## INFORMATION

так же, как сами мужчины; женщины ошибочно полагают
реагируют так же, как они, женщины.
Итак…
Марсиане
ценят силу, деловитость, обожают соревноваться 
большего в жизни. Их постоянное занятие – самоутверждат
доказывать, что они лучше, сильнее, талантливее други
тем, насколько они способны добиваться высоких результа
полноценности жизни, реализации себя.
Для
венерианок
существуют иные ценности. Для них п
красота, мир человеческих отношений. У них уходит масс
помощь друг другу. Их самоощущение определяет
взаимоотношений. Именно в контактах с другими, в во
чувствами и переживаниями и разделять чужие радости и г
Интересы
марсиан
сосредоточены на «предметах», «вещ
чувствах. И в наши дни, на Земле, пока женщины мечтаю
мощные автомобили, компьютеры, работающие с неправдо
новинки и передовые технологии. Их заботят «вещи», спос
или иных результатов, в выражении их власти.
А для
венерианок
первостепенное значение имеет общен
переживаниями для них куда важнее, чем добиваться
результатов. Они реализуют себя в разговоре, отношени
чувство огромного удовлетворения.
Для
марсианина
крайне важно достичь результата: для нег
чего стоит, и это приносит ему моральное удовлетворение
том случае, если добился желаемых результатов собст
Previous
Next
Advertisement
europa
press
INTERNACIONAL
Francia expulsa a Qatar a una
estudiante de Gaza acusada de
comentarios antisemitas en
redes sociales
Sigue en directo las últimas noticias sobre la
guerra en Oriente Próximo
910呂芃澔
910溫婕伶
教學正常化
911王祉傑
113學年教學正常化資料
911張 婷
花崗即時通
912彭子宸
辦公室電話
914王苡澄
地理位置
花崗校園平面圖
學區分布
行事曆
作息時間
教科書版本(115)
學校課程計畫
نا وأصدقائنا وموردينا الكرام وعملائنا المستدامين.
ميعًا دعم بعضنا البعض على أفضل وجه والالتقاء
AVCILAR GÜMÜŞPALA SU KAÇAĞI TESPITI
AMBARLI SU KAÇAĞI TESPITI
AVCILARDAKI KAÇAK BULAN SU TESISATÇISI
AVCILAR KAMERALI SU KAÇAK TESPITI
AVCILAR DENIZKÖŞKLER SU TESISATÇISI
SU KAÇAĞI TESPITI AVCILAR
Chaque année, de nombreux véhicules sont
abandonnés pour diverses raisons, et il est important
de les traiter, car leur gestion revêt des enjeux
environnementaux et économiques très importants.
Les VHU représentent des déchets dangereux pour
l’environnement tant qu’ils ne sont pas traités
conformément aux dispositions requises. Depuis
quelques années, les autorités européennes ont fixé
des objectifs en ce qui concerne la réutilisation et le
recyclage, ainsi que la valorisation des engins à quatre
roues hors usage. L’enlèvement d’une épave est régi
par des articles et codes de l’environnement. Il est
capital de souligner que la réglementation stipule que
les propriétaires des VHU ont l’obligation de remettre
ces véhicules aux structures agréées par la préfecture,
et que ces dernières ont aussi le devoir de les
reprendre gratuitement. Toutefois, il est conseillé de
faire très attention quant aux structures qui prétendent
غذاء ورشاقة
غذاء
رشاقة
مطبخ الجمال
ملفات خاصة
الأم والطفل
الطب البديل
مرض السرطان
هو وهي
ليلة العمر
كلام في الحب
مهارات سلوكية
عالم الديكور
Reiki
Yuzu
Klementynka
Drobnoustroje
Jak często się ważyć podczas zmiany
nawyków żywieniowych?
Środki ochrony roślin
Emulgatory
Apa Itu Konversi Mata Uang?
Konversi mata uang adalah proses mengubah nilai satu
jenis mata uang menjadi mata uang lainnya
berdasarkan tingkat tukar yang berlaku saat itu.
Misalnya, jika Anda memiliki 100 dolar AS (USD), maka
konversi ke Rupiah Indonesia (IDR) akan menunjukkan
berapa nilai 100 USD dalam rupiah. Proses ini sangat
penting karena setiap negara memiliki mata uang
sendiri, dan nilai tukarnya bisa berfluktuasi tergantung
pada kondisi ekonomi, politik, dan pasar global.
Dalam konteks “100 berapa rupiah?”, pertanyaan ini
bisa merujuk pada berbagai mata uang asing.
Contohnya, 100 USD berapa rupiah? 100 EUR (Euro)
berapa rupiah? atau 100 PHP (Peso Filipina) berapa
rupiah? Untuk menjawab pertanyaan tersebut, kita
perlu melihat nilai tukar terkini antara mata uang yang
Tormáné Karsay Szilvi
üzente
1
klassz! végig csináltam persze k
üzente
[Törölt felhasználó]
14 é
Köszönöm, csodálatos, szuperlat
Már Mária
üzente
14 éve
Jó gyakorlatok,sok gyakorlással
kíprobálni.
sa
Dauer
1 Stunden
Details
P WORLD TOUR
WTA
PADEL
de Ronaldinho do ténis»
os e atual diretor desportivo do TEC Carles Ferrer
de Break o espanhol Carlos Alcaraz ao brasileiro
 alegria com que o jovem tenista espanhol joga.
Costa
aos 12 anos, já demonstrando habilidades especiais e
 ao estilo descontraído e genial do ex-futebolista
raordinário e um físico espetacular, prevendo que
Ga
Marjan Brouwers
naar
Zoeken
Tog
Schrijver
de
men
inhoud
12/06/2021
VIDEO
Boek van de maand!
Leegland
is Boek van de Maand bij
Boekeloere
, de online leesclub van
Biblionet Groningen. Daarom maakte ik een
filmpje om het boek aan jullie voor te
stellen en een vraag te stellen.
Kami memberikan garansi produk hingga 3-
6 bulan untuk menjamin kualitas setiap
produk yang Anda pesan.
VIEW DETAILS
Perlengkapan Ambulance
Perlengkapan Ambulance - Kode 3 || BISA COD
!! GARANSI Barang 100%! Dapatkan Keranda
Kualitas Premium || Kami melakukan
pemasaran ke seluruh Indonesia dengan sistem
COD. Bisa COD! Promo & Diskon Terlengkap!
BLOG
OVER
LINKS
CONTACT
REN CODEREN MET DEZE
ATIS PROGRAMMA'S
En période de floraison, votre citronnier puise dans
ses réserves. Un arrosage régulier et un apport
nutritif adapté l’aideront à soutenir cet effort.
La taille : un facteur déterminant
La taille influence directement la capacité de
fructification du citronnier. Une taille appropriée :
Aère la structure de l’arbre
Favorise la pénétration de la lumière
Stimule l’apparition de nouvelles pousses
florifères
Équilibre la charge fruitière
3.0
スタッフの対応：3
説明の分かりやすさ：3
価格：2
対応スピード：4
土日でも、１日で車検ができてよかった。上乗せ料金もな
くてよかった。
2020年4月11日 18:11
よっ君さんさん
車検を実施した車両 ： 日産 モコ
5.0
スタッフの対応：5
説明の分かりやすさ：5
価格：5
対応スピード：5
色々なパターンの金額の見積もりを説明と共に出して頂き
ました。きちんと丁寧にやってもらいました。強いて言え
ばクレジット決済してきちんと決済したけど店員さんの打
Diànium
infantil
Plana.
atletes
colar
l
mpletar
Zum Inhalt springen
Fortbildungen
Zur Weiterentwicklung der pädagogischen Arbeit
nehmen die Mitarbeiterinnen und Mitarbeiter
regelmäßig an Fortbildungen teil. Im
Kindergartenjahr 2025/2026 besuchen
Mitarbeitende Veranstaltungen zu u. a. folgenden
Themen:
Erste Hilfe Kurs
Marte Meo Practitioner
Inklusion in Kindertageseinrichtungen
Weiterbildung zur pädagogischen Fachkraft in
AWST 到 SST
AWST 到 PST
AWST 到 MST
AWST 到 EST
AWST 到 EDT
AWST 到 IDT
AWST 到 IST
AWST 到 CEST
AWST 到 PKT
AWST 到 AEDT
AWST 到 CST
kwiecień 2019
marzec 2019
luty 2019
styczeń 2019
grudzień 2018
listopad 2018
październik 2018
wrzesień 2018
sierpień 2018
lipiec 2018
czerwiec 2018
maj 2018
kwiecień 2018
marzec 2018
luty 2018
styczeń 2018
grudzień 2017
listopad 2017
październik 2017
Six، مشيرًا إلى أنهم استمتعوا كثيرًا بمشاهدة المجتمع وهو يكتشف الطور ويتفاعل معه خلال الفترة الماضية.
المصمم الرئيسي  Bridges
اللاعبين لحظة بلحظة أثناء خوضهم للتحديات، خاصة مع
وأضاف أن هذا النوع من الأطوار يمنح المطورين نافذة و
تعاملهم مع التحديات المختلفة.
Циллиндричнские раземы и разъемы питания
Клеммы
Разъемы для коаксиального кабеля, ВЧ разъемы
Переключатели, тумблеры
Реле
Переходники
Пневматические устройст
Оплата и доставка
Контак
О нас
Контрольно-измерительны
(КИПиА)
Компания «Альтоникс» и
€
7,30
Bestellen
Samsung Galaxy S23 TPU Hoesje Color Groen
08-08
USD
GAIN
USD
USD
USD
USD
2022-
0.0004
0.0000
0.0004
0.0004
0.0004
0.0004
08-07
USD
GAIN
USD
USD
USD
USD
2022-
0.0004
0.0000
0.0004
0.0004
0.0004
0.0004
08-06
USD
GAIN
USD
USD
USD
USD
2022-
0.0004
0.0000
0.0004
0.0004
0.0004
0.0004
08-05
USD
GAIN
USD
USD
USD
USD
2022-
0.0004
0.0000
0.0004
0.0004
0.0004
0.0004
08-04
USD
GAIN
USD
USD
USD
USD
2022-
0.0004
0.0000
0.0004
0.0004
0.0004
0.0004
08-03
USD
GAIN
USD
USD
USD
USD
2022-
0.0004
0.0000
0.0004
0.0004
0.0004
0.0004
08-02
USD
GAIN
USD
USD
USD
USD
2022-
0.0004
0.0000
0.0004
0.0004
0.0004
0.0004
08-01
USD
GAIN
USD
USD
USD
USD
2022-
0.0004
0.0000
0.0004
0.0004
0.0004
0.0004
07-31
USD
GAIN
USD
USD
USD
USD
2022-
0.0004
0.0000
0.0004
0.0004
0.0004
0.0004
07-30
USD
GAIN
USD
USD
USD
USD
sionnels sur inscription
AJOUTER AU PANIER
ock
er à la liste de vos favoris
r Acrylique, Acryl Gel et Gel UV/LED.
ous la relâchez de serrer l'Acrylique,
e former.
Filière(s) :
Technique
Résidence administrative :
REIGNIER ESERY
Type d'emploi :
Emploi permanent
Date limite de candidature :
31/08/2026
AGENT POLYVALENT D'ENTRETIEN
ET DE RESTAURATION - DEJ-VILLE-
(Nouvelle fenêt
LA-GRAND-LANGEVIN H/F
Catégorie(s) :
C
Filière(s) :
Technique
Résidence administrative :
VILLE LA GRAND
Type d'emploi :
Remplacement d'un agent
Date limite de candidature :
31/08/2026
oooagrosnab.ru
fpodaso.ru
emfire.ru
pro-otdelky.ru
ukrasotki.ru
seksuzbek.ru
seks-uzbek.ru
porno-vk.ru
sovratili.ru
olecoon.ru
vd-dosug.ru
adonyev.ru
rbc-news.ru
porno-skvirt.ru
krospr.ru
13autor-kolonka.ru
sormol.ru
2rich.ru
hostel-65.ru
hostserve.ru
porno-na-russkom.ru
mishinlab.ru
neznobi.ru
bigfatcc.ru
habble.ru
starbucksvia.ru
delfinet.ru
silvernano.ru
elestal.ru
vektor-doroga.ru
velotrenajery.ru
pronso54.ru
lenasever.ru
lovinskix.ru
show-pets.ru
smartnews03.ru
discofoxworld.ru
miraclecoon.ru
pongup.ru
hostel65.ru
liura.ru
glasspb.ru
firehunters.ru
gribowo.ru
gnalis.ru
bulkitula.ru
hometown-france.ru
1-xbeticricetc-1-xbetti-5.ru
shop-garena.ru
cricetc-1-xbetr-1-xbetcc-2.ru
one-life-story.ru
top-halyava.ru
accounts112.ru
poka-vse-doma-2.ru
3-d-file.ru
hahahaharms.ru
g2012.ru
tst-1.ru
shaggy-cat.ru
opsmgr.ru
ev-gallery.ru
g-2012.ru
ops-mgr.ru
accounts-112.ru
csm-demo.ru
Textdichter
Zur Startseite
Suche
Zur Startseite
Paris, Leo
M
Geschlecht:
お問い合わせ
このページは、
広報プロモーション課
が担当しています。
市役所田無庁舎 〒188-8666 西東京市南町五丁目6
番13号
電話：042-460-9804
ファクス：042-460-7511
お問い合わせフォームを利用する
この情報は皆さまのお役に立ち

## TASK REQUIREMENTS
Retype only the lines above between the line with "marzec 2018" and the line with "اللاعبين لحظة بلحظة", counting those two lines as well, and keep every character as it is.

## TASK ANSWER
marzec 2018
luty 2018
styczeń 2018
grudzień 2017
listopad 2017
październik 2017
Six، مشيرًا إلى أنهم استمتعوا كثيرًا بمشاهدة المجتمع وهو يكتشف الطور ويتفاعل معه خلال الفترة الماضية.
المصمم الرئيسي  Bridges
اللاعبين لحظة بلحظة أثناء خوضهم للتحديات، خاصة مع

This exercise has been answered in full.